§ **Your goal**
Restate the entries below exactly, and keep all images out of the answer.

(Records)

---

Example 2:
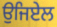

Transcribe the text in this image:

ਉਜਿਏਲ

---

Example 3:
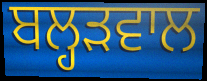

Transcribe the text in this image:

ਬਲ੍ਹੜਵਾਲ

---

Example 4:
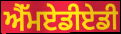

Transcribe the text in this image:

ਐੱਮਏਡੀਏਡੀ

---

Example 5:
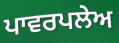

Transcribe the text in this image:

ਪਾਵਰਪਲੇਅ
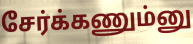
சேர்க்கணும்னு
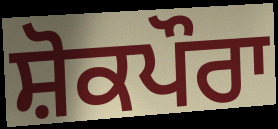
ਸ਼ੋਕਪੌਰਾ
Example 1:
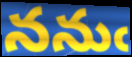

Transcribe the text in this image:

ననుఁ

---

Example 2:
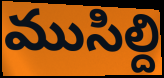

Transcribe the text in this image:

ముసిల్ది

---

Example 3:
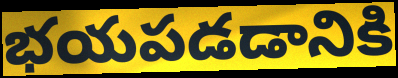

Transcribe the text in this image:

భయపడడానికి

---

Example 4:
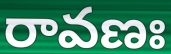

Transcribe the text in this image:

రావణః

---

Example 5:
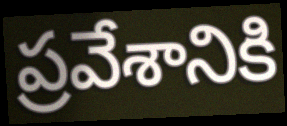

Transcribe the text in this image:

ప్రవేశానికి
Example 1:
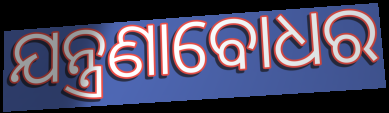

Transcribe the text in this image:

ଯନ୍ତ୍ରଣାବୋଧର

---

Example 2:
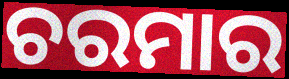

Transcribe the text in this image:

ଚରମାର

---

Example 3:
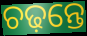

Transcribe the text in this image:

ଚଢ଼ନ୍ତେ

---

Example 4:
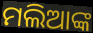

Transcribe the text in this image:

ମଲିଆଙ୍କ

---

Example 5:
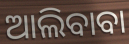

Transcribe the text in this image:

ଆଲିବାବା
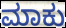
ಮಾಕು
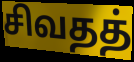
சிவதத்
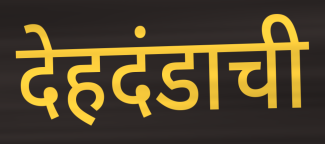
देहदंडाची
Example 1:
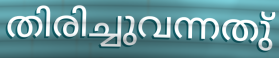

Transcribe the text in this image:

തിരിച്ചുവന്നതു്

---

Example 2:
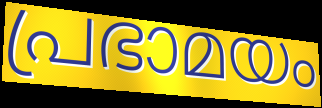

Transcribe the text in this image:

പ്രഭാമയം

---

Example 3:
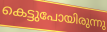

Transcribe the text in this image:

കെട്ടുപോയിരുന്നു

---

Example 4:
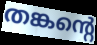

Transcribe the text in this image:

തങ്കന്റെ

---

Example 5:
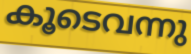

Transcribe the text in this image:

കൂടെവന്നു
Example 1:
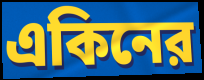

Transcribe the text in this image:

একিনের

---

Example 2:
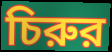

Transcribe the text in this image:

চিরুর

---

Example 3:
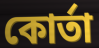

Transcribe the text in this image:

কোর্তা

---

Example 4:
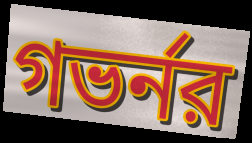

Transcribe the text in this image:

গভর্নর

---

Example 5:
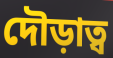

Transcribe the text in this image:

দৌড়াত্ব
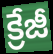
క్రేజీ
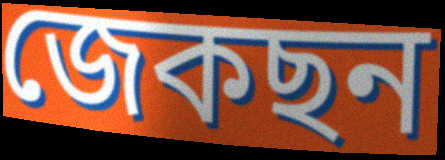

(End Records)

§ **Result of this task**
---

Example 2:

Transcribe the text in this image:

ਉਜਿਏਲ

---

Example 3:

Transcribe the text in this image:

ਬਲ੍ਹੜਵਾਲ

---

Example 4:

Transcribe the text in this image:

ਐੱਮਏਡੀਏਡੀ

---

Example 5:

Transcribe the text in this image:

ਪਾਵਰਪਲੇਅ
சேர்க்கணும்னு
ਸ਼ੋਕਪੌਰਾ
Example 1:

Transcribe the text in this image:

ననుఁ

---

Example 2:

Transcribe the text in this image:

ముసిల్ది

---

Example 3:

Transcribe the text in this image:

భయపడడానికి

---

Example 4:

Transcribe the text in this image:

రావణః

---

Example 5:

Transcribe the text in this image:

ప్రవేశానికి
Example 1:

Transcribe the text in this image:

ଯନ୍ତ୍ରଣାବୋଧର

---

Example 2:

Transcribe the text in this image:

ଚରମାର

---

Example 3:

Transcribe the text in this image:

ଚଢ଼ନ୍ତେ

---

Example 4:

Transcribe the text in this image:

ମଲିଆଙ୍କ

---

Example 5:

Transcribe the text in this image:

ଆଲିବାବା
ಮಾಕು
சிவதத்
देहदंडाची
Example 1:

Transcribe the text in this image:

തിരിച്ചുവന്നതു്

---

Example 2:

Transcribe the text in this image:

പ്രഭാമയം

---

Example 3:

Transcribe the text in this image:

കെട്ടുപോയിരുന്നു

---

Example 4:

Transcribe the text in this image:

തങ്കന്റെ

---

Example 5:

Transcribe the text in this image:

കൂടെവന്നു
Example 1:

Transcribe the text in this image:

একিনের

---

Example 2:

Transcribe the text in this image:

চিরুর

---

Example 3:

Transcribe the text in this image:

কোর্তা

---

Example 4:

Transcribe the text in this image:

গভর্নর

---

Example 5:

Transcribe the text in this image:

দৌড়াত্ব
క్రేజీ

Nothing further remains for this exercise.